Data for the task below:

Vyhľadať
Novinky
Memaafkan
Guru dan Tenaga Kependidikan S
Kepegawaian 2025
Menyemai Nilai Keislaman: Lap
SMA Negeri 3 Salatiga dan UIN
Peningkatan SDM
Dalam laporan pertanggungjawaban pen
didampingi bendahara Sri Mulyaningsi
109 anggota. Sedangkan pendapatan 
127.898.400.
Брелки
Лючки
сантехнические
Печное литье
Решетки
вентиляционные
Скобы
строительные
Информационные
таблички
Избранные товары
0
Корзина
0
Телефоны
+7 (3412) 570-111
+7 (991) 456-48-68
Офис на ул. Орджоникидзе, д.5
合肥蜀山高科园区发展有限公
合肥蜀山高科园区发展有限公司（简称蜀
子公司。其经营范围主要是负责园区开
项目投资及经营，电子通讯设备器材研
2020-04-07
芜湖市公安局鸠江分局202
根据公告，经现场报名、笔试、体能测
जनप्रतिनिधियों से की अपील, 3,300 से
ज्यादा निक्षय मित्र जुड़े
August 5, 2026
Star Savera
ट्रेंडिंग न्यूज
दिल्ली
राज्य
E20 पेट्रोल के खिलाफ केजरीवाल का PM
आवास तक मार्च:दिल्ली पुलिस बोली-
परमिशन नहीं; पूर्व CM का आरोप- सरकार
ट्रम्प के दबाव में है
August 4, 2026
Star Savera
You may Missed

End of Data for the task.
Data for the task below:

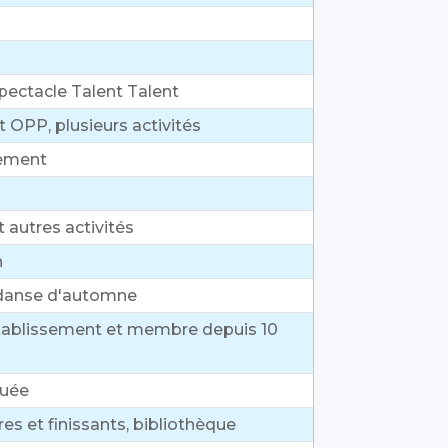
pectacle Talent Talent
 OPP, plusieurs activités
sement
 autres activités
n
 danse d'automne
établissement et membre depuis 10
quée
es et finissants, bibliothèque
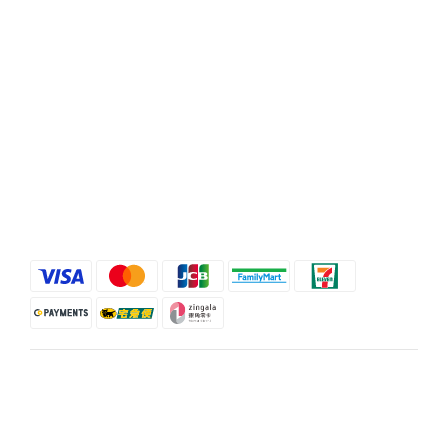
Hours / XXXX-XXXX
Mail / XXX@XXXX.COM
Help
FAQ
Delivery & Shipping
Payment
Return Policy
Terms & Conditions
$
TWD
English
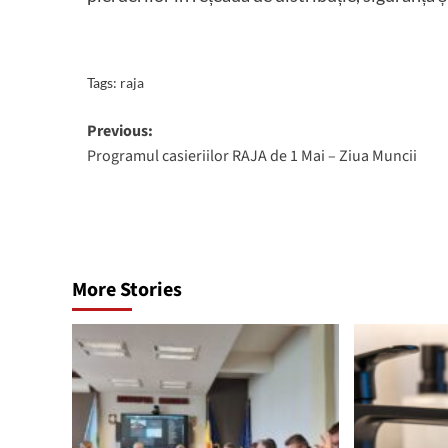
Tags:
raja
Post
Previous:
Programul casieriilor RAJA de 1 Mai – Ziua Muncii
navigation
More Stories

End of Data for the task.

» Task details
Rewrite the data from the line with "pectacle Talent Talent" to the line with "More Stories", replacing "Payment" with "Billing" and changing nothing else. Omit the pictures from your answer.

» Answer section
pectacle Talent Talent
 OPP, plusieurs activités
sement
 autres activités
n
 danse d'automne
établissement et membre depuis 10
quée
es et finissants, bibliothèque
Hours / XXXX-XXXX
Mail / XXX@XXXX.COM
Help
FAQ
Delivery & Shipping
Billing
Return Policy
Terms & Conditions
$
TWD
English
Tags:
raja
Post
Previous:
Programul casieriilor RAJA de 1 Mai – Ziua Muncii
navigation
More Stories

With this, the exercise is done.